North Carolina’s community college system reversed itself Tuesday and said it will no longer admit undocumented immigrants until federal officials formally weigh in on whether it is legal.

The college system announced last year that all of its 58 campuses would enroll undocumented immigrants into degree programs who are at least 18 years old and who have graduated from high school. Previously, under a policy adopted in 2004, that decision was left to the individual campuses.

The change was supported by Gov. Mike Easley, but it provoked heavy criticism especially from the leading candidates running to replace the outgoing governor. That led the nation’s third-largest community college system to seek an opinion from the state attorney general’s office on whether the admissions policy was legal under federal law.

Attorney General Roy Cooper’s office recommended the community colleges drop the lenient admissions policy, and suggested that following stricter guidelines approved in 2001 under which undocumented immigrants were not eligible for a public post-secondary education was more likely to withstand judicial scrutiny.

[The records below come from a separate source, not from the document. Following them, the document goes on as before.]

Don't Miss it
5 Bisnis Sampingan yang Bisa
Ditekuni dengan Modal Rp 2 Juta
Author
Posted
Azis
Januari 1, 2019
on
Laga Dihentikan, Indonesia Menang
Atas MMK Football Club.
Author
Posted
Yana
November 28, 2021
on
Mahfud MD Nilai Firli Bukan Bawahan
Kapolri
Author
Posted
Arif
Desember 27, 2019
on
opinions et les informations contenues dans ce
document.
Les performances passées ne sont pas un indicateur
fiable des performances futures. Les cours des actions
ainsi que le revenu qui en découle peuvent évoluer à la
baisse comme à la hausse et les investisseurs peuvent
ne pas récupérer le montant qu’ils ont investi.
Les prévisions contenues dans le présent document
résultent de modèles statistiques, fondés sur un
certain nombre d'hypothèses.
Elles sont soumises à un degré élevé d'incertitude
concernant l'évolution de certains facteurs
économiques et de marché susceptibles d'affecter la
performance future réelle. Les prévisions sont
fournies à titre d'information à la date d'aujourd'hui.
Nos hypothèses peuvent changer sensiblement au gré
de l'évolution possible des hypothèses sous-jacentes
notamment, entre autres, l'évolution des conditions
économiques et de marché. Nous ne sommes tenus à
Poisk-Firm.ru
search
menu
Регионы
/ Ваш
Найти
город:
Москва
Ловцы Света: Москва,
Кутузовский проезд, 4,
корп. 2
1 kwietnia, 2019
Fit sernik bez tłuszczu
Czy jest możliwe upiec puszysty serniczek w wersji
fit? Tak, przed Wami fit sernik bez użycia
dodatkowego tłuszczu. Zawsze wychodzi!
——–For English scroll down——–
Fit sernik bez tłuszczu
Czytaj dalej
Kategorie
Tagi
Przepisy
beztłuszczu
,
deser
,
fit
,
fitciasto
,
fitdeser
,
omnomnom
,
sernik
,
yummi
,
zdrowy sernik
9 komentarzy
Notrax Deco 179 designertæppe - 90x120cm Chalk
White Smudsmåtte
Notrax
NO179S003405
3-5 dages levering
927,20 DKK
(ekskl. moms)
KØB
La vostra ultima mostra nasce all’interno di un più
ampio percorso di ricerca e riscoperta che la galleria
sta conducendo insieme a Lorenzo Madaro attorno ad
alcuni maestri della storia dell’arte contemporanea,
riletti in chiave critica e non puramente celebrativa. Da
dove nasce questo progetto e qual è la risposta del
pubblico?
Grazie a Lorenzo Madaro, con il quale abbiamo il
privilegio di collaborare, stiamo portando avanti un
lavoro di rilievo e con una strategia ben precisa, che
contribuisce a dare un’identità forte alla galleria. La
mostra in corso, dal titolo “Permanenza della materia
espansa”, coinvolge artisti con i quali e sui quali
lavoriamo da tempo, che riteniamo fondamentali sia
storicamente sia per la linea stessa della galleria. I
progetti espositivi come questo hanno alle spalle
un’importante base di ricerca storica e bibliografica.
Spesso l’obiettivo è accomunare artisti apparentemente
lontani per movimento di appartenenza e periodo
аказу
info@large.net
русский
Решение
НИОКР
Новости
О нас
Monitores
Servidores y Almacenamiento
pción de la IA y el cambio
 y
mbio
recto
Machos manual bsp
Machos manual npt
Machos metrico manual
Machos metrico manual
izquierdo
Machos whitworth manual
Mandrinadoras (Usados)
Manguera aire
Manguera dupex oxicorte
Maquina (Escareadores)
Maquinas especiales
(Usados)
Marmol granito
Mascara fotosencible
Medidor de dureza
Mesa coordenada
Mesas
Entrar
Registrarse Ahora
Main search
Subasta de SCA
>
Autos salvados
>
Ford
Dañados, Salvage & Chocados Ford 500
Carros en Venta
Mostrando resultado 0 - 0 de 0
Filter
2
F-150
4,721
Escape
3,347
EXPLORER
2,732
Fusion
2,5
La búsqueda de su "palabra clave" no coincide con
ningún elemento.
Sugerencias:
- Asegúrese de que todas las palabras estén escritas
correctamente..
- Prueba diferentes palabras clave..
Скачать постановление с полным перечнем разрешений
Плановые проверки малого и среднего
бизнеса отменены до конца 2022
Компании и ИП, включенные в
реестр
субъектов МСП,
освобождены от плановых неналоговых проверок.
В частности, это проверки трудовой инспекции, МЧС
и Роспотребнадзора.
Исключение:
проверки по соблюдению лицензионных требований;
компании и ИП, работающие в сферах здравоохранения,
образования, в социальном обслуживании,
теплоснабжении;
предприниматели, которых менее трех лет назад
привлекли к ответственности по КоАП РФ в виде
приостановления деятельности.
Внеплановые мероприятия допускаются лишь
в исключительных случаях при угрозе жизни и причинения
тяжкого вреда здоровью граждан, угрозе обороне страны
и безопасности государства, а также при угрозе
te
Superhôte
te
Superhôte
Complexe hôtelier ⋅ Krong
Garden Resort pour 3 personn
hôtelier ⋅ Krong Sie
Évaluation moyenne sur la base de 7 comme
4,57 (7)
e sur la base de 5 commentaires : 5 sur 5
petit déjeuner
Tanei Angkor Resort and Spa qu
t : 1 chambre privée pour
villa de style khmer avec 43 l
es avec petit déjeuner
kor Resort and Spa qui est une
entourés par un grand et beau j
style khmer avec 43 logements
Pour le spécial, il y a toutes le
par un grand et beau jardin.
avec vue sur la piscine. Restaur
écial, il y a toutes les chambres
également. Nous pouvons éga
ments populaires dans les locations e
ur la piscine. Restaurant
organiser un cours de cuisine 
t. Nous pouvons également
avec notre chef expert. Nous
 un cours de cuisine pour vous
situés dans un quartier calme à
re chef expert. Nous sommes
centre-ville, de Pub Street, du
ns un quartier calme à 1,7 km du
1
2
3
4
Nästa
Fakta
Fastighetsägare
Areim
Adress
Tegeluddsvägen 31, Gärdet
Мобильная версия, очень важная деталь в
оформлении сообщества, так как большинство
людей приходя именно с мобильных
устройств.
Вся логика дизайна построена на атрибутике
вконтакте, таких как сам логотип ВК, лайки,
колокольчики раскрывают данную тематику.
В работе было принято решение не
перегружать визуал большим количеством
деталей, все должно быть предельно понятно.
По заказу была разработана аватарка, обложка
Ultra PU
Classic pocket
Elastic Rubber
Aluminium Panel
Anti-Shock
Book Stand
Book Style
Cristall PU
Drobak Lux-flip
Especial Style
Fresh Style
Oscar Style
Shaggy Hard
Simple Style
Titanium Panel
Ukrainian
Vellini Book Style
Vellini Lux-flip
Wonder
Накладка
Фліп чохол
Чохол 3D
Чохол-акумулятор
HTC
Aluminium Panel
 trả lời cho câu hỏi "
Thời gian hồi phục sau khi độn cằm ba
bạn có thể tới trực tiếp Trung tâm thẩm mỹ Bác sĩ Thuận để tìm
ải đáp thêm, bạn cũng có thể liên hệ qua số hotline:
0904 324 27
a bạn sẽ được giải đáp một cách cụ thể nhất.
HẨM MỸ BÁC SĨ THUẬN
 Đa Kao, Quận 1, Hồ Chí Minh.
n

Both Easley and the community college system asked Cooper’s office to seek formal guidance from federal authorities.

Although federal immigration officials last week released a statement saying there is no law prohibiting the state from educating undocumented immigrants at public colleges and universities, Cooper’s office said that statement is not the same as a legal opinion from the Department of Homeland Security.

“At the community college system’s request, we are seeking guidance from the Department of Homeland Security on this admissions policy as it relates to federal law,” said spokeswoman Noelle Talley.

While a number of states have debated whether undocumented immigrants should be entitled to the same tuition discounts as other in-state residents, the North Carolina debate appears to be different because it concerns whether undocumented students can attend public colleges at all, said Norma Kent, a vice president of the American Association of Community Colleges.

In Arizona, for instance, voters approved a ballot measure that prohibits undocumented immigrants from paying in-state tuition rates, a move that has driven many out of the public education system. A federal bill called “The DREAM Act” that would have given some undocumented immigrants legal status to serve in the armed forces or attend college stalled last year in Congress.

Only about 100 of the nearly 300,000 degree-seeking community college students are undocumented immigrants in North Carolina. They pay full, out-of-state tuition rates. Those enrolled in degree courses during the 2006-2007 school year may continue their studies, system president R. Scott Ralls said.

The system’s decision does not affect undocumented immigrants who are high school students taking community college classes, or adults in non-college level classes.